Text excerpt =>
★ ★ ★ ★
The end of the long and dominant history of modernism in Haitian painting which, like with that of most 20th century societies, began with a midcentury batch of artists combining Europe and home, in this case Haiti, is coinciding with the collapse of bourgeois social order in Haiti, the beginning of a collapse that came with the end of the Duvalier regime, the birth of Haitian democracy, and the human rights wins of the 20th century (out of which emerged Jean Bertrand Aristide). A “collapse of social order” is a heavy accusation but it is true in Haiti’s case: Haitian society is today semi-sovereign and primarily relies on money transfers from the diaspora to survive. In other words, modernism continues to die in Haiti, especially in the form of “tropical figuration” of coconut, bananas, nudes, art but continues to sell the most primarily because modernism is the most sellable. An artist putting an end to modernism’s domination and has been doing so is Franketienne.

Franketienne, born in 1936, is a rare and essential bird in Haiti’s cultural geography, as a radical postmodern painter, whose paintings were postmodern when everyone was modern, as a deep criticism of Haitian history, the present, and the world. Franketienne is a playwright, teacher, actor, philosopher, poet, novelist, painter, ex-minister of culture, and happens to have excelled in all of these fields. Once upon a time a communist activist and still a radical, he is now revered by Haiti as the writer of its first major creole language novel Dezafi (Haitian society being a postcolonial one, its elites have not allowed creole to prosper), its first writer of popular intellectual theater, and the founder of an excellent school. Franketienne the painter is well known for being outside of the norm: both central to Haitian painting and a recluse from the painterly mainstream given of what he is engaged in.
★ ★ ★ ★
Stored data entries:
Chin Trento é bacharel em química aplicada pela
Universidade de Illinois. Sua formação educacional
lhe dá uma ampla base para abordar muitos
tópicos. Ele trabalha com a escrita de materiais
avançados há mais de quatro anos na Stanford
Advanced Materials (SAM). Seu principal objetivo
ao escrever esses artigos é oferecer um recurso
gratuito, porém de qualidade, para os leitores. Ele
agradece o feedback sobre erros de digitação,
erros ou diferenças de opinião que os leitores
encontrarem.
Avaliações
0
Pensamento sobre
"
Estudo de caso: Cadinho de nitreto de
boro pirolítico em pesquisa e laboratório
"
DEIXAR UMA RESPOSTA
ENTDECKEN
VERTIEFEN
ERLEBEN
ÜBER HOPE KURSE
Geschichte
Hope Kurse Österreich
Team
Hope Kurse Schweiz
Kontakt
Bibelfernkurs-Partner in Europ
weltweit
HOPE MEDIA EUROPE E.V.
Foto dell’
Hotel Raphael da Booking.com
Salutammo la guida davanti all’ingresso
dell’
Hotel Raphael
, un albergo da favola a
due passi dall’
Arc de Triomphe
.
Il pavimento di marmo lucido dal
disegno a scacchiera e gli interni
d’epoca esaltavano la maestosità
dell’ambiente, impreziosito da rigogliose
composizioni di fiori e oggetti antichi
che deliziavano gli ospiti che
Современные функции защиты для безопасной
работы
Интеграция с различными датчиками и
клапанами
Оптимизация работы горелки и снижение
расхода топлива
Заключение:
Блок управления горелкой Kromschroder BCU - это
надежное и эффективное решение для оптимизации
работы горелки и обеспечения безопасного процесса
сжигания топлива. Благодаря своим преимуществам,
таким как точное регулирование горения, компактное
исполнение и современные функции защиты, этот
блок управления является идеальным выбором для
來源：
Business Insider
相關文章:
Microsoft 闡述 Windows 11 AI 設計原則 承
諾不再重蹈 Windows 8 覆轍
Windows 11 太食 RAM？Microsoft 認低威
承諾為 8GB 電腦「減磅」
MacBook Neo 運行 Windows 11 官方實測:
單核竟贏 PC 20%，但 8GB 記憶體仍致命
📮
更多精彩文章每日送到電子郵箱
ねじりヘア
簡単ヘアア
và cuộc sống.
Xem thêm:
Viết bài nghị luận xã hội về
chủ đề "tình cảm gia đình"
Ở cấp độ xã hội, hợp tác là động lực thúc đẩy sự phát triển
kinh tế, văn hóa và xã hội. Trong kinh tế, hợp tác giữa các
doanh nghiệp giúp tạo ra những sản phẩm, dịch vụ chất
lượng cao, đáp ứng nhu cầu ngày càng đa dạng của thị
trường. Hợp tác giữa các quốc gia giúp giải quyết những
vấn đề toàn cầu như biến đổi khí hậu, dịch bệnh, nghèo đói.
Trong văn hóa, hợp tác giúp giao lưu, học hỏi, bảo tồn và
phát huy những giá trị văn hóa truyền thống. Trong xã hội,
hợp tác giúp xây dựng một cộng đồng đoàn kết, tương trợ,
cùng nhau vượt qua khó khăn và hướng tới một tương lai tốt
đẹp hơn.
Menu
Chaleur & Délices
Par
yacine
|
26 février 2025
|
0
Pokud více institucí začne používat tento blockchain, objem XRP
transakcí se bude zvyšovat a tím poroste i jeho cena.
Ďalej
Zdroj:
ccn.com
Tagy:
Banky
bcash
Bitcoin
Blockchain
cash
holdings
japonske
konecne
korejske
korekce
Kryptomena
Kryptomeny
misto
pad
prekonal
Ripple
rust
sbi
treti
★ ★ ★ ★
Task set =>
A) According to the text on Haitian painting, in what year was Franketienne born?
B) Go on with the text on Franketienne and Haitian painting from where it stops.

Answers to the problems =>
A) 1936

B)
Franetienne’s paintings express his postmodernity in deep, trenchant, political criticism grounded in praxis of justice. The theme of his painting is chaos / truth, the very opposite tropicalia. He asks his audience to think of engage with Haiti critically and poetically, foregoing simple conclusions like coconuts, portraits, and beaches, and asking themselves about the chaos in nationhood, human rights, feeling, and motion (opportunity in a context of justice). He has been doing so for years, along with others whose praxis made living in Haiyi perilous.

Body, motion, color, direction: none should be unaddressed when thinking of Franketienne’s work. Franketienne take on the present is meant to inform the demos, the political process. His shapes, colors, etc, are signifiers, pedagogical painting with something profound to say about what we have gone to ourselves and what the present of our chaos is: one in which we are moving in all directions attempting terra firma again, for our living faces a collective thanks to our actions and thoughts. It must be said that the heavy pedagogy in his paintings would make his work great for muralism, which I have yet to see. Perhaps that’s where his painting would gave the most impact: as public life, in the streets.